::: Entries provided

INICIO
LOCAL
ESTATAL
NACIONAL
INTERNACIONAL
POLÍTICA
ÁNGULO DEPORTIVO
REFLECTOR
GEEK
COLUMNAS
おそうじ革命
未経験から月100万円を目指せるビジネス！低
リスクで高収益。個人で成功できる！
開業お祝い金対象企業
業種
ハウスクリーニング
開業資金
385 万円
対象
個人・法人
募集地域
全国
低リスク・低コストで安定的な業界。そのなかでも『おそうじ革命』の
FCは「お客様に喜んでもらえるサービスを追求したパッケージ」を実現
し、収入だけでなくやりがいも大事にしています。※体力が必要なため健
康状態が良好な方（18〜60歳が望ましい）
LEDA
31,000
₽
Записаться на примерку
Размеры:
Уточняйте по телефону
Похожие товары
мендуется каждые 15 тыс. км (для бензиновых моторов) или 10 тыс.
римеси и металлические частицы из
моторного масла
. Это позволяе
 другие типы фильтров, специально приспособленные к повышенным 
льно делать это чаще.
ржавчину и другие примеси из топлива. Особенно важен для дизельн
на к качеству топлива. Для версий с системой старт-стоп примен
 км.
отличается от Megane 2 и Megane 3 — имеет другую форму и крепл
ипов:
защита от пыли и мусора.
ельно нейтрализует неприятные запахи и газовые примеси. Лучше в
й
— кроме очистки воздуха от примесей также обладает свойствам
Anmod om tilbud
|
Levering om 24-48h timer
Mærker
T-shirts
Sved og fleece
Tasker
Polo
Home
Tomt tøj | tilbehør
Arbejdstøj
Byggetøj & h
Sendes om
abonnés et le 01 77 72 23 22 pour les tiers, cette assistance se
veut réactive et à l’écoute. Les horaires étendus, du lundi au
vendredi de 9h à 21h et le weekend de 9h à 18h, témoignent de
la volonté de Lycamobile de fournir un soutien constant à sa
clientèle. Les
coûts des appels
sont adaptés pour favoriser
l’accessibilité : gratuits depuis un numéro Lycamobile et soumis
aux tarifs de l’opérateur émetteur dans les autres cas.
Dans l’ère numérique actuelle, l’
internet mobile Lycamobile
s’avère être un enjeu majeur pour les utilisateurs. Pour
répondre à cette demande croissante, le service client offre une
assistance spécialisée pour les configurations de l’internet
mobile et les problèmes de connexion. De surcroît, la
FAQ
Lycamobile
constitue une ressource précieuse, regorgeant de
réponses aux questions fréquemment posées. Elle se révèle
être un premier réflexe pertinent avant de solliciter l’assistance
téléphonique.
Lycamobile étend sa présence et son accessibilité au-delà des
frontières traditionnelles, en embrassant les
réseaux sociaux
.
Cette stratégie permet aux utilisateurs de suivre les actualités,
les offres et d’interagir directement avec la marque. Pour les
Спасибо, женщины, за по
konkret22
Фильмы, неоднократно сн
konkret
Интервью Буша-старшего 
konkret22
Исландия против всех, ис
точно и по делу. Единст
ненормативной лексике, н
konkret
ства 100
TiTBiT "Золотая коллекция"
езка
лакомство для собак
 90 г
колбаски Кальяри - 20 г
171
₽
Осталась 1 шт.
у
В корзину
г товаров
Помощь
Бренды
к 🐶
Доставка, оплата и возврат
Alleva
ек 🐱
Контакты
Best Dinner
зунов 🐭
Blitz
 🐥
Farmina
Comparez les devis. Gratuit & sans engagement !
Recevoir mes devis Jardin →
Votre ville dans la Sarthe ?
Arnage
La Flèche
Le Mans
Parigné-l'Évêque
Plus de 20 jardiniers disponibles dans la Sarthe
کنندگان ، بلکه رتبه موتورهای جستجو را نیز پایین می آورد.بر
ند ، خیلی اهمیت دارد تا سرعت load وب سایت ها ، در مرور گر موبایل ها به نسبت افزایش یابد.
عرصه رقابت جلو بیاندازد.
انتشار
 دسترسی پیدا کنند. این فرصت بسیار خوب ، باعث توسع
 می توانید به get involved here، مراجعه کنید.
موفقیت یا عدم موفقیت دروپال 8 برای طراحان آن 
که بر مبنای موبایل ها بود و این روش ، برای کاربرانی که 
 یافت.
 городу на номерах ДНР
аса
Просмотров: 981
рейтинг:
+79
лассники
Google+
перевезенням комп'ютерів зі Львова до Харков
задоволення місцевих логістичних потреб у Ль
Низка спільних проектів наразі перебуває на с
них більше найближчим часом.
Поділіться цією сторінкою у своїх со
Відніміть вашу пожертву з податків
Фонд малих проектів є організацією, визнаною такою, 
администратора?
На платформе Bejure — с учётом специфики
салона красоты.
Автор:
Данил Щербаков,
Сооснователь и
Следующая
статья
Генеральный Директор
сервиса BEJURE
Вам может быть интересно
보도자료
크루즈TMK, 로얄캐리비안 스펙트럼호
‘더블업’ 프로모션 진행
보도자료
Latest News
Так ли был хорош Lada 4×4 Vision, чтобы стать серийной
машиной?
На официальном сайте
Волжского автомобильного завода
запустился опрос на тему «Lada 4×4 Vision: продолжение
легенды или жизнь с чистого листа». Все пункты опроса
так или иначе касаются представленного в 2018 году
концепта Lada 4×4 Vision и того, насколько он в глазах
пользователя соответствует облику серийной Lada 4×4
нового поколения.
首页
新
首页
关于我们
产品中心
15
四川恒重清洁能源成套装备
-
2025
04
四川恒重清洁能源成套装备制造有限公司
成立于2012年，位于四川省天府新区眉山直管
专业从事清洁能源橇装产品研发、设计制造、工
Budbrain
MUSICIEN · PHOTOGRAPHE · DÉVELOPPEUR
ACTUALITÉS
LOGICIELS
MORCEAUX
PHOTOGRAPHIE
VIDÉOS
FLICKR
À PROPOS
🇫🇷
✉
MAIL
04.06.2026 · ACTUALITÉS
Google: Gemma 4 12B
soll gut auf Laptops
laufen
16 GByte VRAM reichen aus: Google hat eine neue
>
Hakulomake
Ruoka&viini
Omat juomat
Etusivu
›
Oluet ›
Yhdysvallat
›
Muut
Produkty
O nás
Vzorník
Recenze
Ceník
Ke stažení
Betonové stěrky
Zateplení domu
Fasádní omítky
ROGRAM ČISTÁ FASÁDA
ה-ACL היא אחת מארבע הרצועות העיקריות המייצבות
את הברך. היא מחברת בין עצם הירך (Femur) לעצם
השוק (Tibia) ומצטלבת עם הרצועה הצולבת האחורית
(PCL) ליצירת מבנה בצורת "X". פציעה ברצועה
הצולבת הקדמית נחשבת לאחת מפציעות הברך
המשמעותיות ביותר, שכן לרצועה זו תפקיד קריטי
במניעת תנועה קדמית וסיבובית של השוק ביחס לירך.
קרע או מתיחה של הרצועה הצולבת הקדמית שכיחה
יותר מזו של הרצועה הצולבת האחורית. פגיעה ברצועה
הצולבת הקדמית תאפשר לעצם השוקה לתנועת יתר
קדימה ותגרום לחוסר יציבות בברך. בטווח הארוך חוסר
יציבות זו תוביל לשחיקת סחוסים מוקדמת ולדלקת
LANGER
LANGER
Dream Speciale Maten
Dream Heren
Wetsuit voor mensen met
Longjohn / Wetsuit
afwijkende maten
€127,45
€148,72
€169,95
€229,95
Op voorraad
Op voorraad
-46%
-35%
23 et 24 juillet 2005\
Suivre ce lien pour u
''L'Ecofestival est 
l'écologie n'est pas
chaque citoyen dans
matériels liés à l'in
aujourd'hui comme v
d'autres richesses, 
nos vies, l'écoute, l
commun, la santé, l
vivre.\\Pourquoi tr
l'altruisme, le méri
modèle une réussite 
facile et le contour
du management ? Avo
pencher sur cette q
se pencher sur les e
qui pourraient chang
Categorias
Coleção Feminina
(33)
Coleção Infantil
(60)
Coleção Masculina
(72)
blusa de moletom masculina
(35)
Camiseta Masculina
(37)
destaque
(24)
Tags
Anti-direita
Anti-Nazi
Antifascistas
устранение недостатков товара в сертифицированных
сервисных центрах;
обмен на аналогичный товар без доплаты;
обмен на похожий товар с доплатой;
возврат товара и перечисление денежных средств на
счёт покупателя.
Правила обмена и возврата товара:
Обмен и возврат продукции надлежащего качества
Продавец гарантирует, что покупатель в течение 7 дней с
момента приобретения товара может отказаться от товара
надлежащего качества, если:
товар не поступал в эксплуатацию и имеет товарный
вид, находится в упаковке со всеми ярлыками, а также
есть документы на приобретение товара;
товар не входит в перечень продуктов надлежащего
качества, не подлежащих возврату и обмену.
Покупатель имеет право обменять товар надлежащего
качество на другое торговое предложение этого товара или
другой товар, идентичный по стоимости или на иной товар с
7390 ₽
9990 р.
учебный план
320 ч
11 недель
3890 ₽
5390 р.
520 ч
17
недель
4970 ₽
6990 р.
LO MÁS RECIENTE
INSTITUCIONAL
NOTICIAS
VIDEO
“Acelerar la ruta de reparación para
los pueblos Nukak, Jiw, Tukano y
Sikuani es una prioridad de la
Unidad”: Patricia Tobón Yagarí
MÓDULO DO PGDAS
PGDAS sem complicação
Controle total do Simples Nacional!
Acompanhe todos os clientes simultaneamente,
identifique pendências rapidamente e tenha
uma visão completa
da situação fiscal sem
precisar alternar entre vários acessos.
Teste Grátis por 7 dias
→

::::::

Description of the task — In the records above, collect each line with "может".

Solution to this exercise —
Вам может быть интересно
момента приобретения товара может отказаться от товара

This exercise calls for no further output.